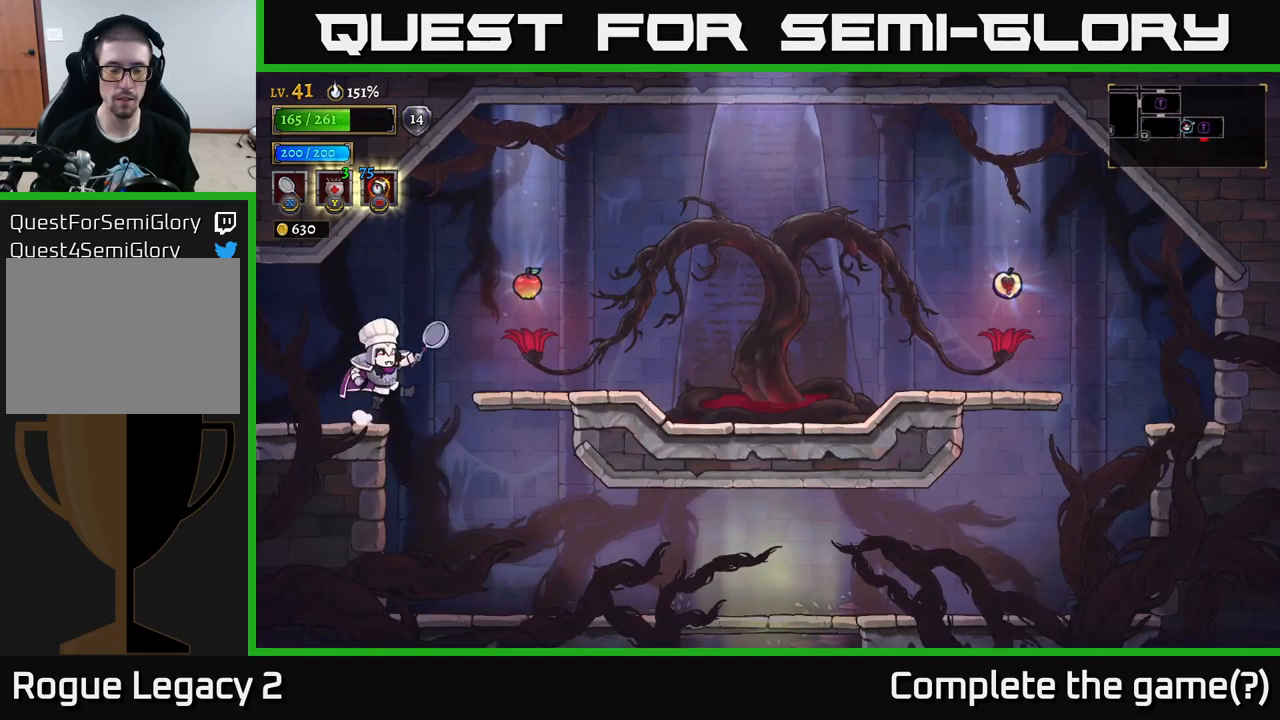
{"buttons": [], "left_stick": "right", "right_stick": "center", "events": [[50, "A", "down"], [134, "X", "down"], [150, "A", "up"], [367, "X", "up"], [384, "left_stick", "center"], [434, "left_stick", "right"]]}
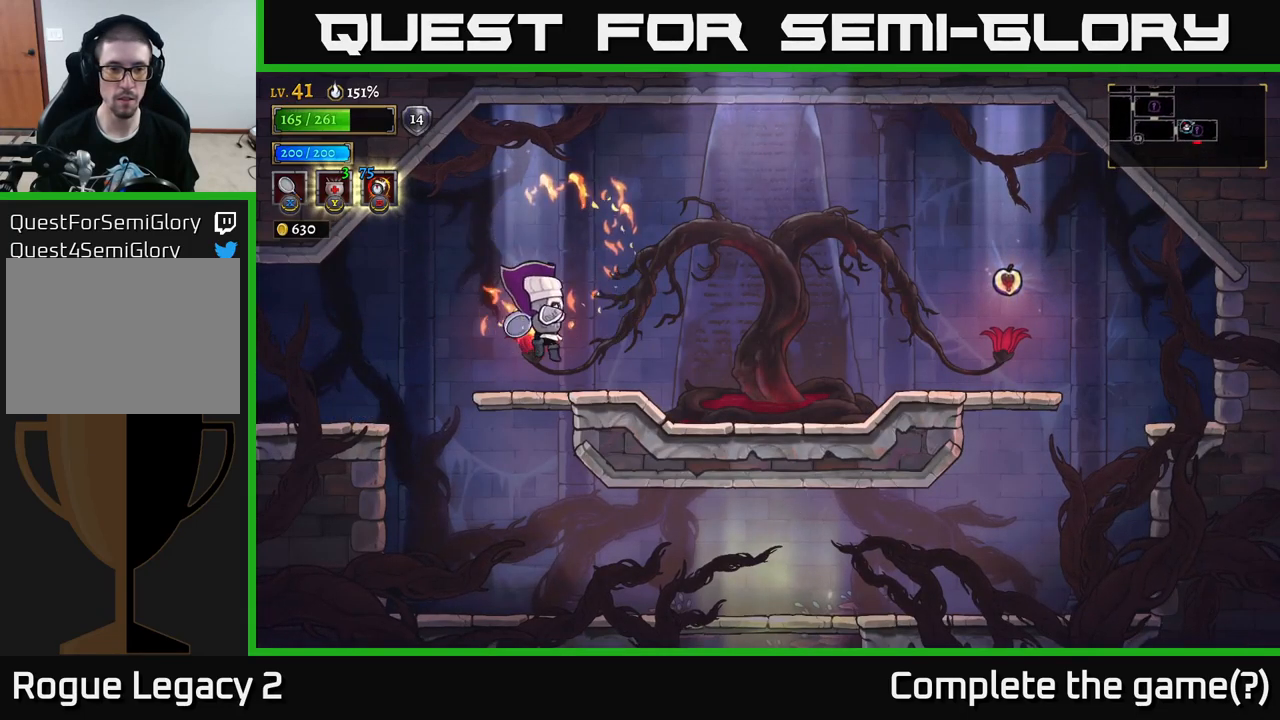
{"buttons": [], "left_stick": "left", "right_stick": "center", "events": [[350, "left_stick", "left"]]}
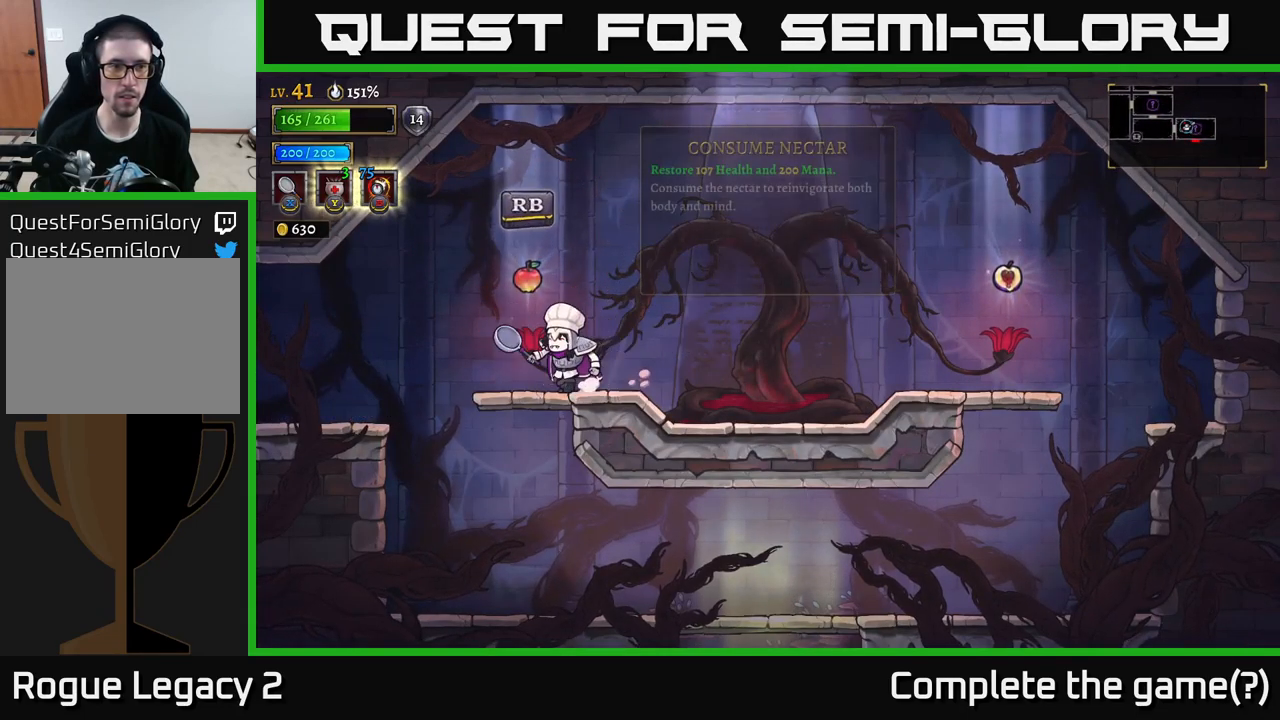
{"buttons": ["R2"], "left_stick": "right", "right_stick": "center", "events": [[17, "left_stick", "center"], [350, "left_stick", "right"], [467, "R2", "down"]]}
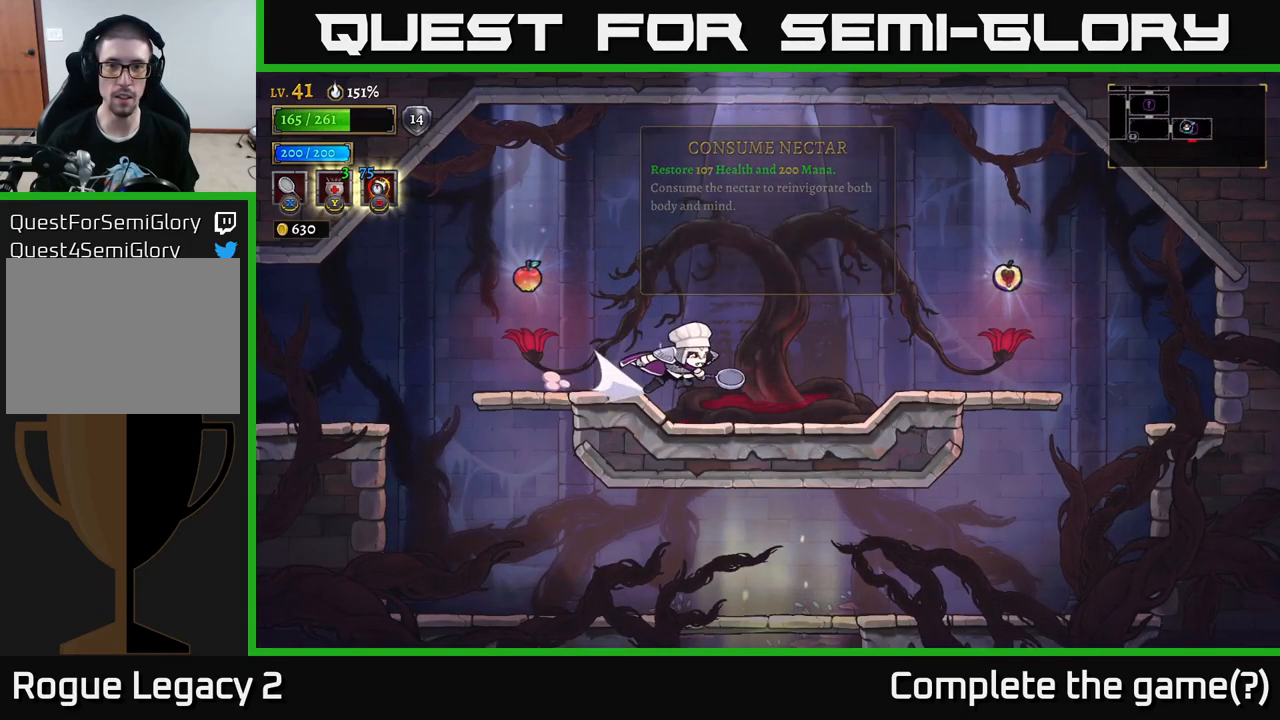
{"buttons": [], "left_stick": "right", "right_stick": "center", "events": [[234, "R2", "up"]]}
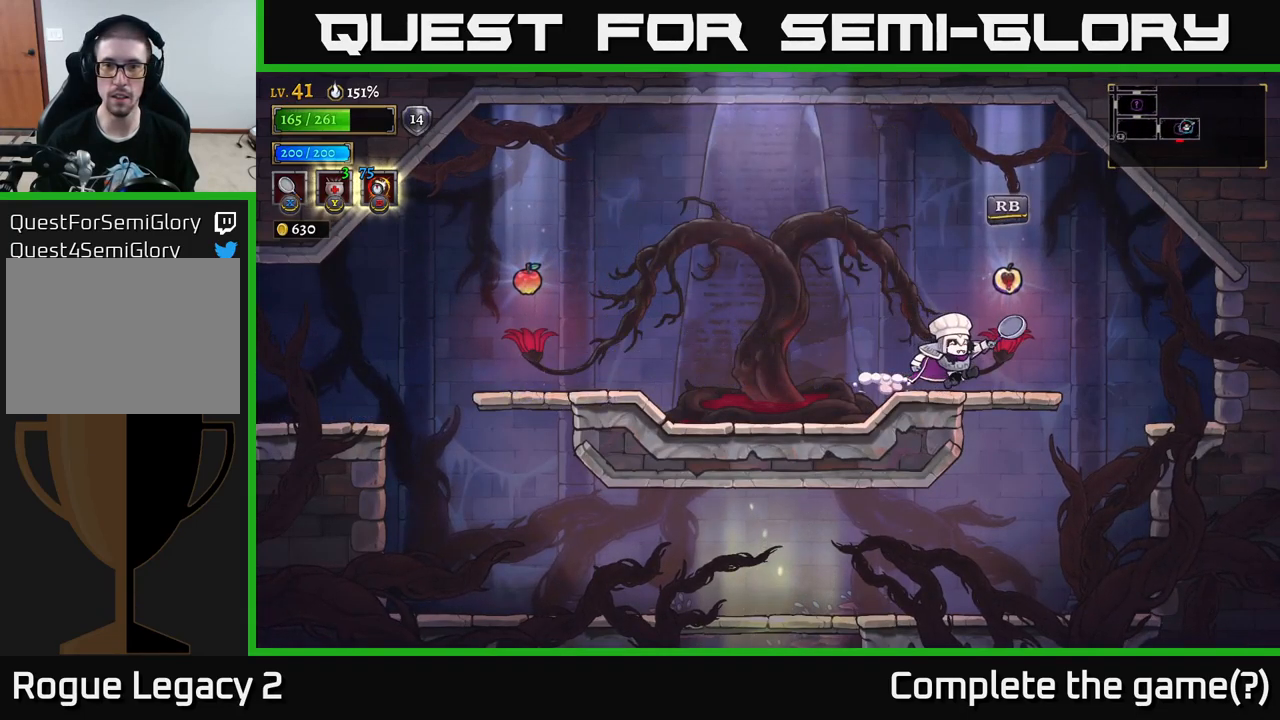
{"buttons": [], "left_stick": "center", "right_stick": "center", "events": [[67, "left_stick", "center"]]}
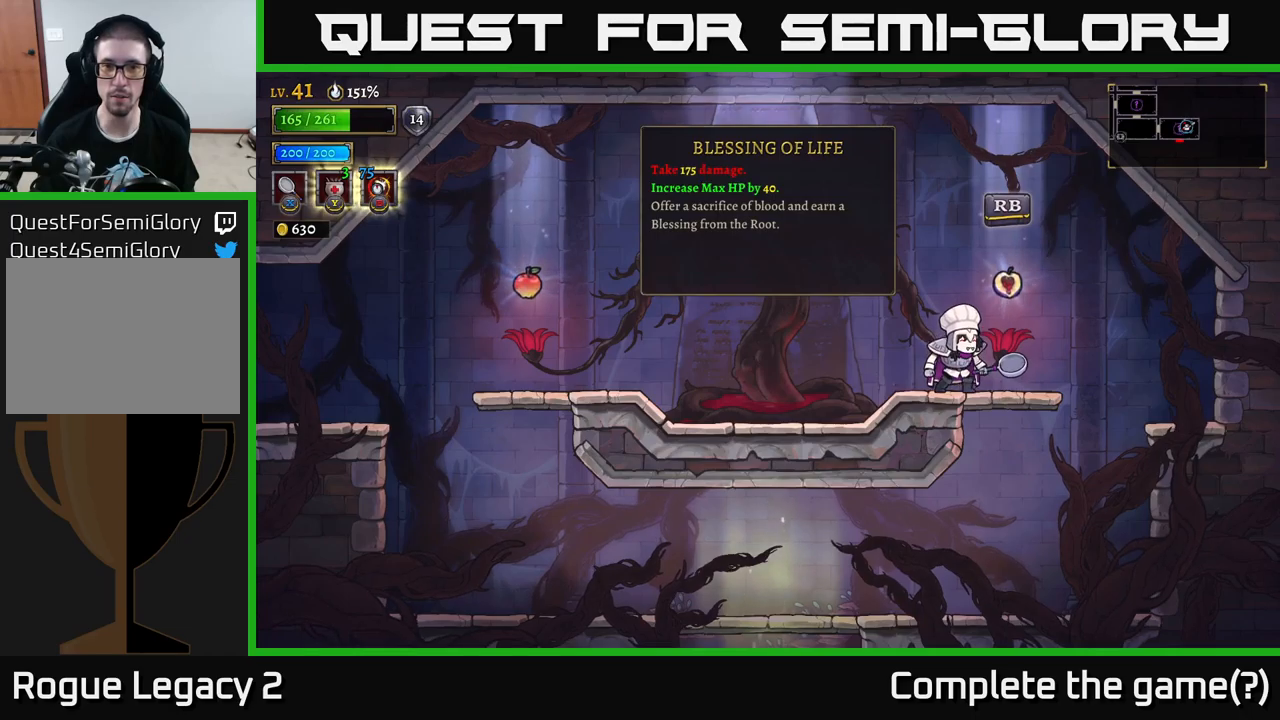
{"buttons": [], "left_stick": "center", "right_stick": "center", "events": []}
========
**WHAT THIS TASK INVOLVES**
Reprint each of the records exactly and skip the images.

**SOLUTION TO THE PROBLEM**
{"buttons": [], "left_stick": "right", "right_stick": "center", "events": [[50, "A", "down"], [134, "X", "down"], [150, "A", "up"], [367, "X", "up"], [384, "left_stick", "center"], [434, "left_stick", "right"]]}
{"buttons": [], "left_stick": "left", "right_stick": "center", "events": [[350, "left_stick", "left"]]}
{"buttons": ["R2"], "left_stick": "right", "right_stick": "center", "events": [[17, "left_stick", "center"], [350, "left_stick", "right"], [467, "R2", "down"]]}
{"buttons": [], "left_stick": "right", "right_stick": "center", "events": [[234, "R2", "up"]]}
{"buttons": [], "left_stick": "center", "right_stick": "center", "events": [[67, "left_stick", "center"]]}
{"buttons": [], "left_stick": "center", "right_stick": "center", "events": []}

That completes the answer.